| Stored data |
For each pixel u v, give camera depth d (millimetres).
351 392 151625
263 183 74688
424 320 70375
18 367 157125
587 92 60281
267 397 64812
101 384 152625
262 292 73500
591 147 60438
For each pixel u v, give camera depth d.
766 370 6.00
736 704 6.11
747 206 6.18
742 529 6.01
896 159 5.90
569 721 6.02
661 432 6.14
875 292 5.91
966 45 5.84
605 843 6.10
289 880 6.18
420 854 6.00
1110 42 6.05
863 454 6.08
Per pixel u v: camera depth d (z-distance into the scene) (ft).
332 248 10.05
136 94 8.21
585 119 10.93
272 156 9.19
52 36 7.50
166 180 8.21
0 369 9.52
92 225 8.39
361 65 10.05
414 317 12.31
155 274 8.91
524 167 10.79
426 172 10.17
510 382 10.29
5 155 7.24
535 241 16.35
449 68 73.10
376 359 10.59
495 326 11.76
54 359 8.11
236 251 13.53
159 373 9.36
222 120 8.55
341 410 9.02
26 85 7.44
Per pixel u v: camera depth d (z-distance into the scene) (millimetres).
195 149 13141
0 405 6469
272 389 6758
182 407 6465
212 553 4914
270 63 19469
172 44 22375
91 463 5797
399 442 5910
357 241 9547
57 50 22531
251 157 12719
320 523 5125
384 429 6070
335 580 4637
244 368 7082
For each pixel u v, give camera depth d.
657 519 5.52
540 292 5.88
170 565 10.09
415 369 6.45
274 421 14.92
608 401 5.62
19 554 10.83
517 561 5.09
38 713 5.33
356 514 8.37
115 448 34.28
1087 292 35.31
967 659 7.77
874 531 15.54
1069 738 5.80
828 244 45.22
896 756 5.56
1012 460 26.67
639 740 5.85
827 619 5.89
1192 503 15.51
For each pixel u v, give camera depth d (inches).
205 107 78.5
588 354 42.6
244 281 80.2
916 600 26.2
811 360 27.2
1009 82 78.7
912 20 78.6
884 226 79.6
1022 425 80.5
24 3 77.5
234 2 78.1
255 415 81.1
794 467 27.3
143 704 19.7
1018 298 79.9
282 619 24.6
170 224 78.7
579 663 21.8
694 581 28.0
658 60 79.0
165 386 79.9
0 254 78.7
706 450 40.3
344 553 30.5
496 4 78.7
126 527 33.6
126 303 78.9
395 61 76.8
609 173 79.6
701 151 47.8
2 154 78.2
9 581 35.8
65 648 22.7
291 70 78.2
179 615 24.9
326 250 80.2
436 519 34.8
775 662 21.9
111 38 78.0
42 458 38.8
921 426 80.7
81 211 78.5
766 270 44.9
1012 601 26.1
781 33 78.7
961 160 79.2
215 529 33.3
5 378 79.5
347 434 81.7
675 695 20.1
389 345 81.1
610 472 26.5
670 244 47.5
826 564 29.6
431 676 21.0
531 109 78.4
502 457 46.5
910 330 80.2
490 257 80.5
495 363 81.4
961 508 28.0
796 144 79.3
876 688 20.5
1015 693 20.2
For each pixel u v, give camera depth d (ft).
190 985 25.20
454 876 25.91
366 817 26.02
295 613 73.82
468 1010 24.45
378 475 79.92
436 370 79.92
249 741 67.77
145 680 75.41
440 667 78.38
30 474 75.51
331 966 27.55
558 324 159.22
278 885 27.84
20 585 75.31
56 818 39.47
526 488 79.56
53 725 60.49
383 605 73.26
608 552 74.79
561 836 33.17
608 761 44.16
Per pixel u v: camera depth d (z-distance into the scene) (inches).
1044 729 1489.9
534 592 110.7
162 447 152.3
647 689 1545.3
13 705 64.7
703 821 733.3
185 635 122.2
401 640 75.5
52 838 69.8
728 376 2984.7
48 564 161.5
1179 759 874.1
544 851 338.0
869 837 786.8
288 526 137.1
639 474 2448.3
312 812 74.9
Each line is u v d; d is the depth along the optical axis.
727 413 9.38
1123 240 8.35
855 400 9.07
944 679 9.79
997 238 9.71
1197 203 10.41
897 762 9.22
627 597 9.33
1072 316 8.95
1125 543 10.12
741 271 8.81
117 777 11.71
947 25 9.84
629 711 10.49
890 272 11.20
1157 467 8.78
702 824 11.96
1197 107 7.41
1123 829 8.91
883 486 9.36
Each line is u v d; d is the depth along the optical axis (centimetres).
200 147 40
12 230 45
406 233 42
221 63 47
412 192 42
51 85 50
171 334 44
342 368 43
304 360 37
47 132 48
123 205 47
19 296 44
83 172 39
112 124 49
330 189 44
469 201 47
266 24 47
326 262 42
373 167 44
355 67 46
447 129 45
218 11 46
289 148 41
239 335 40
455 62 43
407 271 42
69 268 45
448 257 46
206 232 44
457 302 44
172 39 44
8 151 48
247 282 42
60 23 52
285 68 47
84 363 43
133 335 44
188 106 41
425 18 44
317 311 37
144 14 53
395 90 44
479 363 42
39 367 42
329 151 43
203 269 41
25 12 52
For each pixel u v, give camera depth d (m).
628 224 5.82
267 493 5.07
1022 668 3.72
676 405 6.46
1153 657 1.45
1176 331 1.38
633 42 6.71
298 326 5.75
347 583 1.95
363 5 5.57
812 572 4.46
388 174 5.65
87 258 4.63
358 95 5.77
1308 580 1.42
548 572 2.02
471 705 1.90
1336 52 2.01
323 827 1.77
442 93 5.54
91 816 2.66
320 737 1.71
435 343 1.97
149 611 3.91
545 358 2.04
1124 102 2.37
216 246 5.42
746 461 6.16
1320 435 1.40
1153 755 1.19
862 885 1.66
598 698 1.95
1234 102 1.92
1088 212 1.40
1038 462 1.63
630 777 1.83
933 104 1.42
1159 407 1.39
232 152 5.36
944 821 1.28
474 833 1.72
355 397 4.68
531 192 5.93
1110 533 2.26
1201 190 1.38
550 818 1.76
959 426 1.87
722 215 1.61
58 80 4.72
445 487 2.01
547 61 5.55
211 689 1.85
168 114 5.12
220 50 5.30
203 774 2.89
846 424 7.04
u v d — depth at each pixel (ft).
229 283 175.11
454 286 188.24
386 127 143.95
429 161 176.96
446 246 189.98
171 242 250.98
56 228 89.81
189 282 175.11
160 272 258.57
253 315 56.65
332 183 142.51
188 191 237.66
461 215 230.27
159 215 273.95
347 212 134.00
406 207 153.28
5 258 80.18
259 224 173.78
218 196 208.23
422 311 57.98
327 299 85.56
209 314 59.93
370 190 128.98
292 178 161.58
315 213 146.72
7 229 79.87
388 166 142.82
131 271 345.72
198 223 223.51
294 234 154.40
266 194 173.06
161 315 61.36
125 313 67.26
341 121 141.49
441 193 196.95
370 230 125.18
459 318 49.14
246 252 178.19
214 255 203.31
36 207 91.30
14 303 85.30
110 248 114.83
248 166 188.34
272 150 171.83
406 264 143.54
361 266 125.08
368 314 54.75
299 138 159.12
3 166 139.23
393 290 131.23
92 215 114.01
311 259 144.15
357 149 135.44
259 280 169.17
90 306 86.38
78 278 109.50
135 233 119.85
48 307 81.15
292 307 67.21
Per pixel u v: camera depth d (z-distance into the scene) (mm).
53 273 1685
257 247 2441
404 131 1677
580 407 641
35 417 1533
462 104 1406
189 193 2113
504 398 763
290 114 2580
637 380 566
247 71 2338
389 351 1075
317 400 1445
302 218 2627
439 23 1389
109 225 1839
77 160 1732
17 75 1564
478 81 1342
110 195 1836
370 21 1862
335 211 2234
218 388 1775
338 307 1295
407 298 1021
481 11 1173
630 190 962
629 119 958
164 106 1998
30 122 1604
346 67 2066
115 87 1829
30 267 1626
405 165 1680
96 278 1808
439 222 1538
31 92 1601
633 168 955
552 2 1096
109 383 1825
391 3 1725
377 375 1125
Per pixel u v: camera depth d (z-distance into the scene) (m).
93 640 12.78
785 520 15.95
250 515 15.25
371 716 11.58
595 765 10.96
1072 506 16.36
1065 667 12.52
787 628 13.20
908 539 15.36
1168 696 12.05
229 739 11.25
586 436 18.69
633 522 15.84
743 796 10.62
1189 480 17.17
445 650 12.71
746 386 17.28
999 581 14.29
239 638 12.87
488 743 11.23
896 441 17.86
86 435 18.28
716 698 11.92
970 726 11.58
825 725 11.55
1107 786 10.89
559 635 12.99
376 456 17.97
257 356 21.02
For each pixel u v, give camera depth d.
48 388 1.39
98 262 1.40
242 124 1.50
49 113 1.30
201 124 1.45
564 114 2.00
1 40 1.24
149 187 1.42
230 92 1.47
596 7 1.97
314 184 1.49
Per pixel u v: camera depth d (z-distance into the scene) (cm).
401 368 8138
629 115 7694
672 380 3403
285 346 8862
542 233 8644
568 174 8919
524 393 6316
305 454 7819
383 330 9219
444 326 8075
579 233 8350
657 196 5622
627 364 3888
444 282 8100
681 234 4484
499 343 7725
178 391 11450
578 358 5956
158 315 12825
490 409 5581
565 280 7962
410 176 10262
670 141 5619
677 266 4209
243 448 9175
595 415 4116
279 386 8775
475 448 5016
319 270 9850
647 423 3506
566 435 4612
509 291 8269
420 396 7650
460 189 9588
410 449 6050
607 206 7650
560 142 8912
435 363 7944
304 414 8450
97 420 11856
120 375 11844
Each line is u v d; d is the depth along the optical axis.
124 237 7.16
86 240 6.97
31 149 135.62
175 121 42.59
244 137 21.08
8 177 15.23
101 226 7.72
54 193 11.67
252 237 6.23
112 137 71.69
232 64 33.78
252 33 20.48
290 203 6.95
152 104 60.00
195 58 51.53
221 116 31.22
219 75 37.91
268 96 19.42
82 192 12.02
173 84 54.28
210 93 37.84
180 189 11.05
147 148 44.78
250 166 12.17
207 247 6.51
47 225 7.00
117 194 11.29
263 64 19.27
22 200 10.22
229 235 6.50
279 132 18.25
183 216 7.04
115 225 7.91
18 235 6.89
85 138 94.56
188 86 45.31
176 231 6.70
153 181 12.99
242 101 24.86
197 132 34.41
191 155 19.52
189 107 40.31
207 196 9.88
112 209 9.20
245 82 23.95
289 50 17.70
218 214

| YOUR TASK |
For this exercise, repeat exactly the lines of the data above from the one with "341 410 9.02" down to the one with "38 713 5.33", both end lines included.

| EXERCISE OUTPUT |
341 410 9.02
26 85 7.44
Per pixel u v: camera depth d (z-distance into the scene) (millimetres).
195 149 13141
0 405 6469
272 389 6758
182 407 6465
212 553 4914
270 63 19469
172 44 22375
91 463 5797
399 442 5910
357 241 9547
57 50 22531
251 157 12719
320 523 5125
384 429 6070
335 580 4637
244 368 7082
For each pixel u v, give camera depth d.
657 519 5.52
540 292 5.88
170 565 10.09
415 369 6.45
274 421 14.92
608 401 5.62
19 554 10.83
517 561 5.09
38 713 5.33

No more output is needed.